Inflation, based on whole sale prices, was recorded at 9.22 percent in July, while latest data released showed that food inflation had risen over double digits, at 10.05 percent for the week ended Aug 20.

The report added that unless India’s fiscal situation improved, it is unlikely that its economic challenges will be alleviated in the coming year.

The first quarter of the current fiscal saw gross domestic product (GDP) increasing the slowest in six quarters at 7.7 percent. The government has targeted 9 percent growth (plus-minus 0.25 percent) in 2011-12.

The report also said that the department of industry policy, under the commerce and industry ministry, had prepared a draft proposal for allowing 51 percent foreign direct investment (FDI) in multi-brand retail.

FDI in the retail sector is likely to improve distribution networks and supply chain efficiencies and over time help reduce food inflation, the consultancy said.

High inflation coupled with global economic uncertainty are some of the key challenges faced by the Indian economy in the current fiscal.

‘There are concerns on the fallout of global uncertainty on the domestic economy and the success of India’s’growth story,’ said Anis Chakravarty, director Deloitte Haskins and Sells.

‘The central bank stressed that its primary concern is price stability and that it is willing to sacrifice growth in order to rein in inflation.
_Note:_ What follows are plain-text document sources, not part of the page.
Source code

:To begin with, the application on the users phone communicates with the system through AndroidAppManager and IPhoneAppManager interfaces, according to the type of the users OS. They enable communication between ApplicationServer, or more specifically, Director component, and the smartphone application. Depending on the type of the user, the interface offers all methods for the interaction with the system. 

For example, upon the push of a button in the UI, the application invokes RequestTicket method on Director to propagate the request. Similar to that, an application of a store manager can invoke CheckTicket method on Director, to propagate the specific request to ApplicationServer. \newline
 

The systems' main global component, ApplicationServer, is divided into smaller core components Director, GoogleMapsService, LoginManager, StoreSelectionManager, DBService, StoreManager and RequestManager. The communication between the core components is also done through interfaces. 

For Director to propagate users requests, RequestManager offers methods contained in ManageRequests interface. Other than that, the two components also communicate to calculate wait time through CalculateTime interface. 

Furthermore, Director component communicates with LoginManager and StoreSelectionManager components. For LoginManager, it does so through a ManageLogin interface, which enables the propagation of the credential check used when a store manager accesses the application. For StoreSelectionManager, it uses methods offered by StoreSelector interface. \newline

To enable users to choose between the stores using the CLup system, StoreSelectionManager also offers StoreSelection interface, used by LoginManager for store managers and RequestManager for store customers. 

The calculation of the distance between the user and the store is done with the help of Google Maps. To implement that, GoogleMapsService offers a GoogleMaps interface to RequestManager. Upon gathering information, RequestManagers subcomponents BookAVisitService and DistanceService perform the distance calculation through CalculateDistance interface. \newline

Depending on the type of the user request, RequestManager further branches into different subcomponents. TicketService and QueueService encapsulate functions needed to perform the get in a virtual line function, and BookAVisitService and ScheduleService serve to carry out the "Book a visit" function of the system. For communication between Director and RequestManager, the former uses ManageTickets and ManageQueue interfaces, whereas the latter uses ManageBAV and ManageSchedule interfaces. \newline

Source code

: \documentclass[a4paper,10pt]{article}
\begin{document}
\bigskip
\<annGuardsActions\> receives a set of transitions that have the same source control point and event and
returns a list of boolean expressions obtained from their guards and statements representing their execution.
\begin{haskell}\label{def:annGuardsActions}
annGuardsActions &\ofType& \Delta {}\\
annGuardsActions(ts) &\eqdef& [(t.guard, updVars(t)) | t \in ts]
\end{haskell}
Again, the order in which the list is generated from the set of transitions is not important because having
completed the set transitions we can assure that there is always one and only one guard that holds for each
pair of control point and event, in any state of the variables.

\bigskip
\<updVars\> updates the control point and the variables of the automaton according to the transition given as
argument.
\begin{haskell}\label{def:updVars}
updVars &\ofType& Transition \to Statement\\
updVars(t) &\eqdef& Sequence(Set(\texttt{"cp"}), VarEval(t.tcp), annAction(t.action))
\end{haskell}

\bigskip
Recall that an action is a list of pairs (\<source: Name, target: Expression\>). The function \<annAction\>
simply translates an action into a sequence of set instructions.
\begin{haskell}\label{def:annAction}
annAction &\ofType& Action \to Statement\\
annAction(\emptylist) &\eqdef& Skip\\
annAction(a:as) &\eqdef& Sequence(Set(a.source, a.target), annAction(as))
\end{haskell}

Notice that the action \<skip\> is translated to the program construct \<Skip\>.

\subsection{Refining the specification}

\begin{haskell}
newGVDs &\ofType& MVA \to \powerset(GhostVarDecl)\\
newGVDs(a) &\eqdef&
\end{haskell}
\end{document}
Couple this with India’s fiscal and current account deficit quandaries and the country’s economic problems seem to magnify,’ he added.

The government’s oil subsidy bill alone is likely to the tune of Rs.1.2 trillion (Rs.120,000 crore) this fiscal, while it is expected to suffer a loss in customs and excise duties worth Rs.490 billion (Rs.49,000 crore).

‘To compound matters, the rise in the price of diesel, kerosene and cooking gas is likely to stoke inflation,’ said the Deloitte report.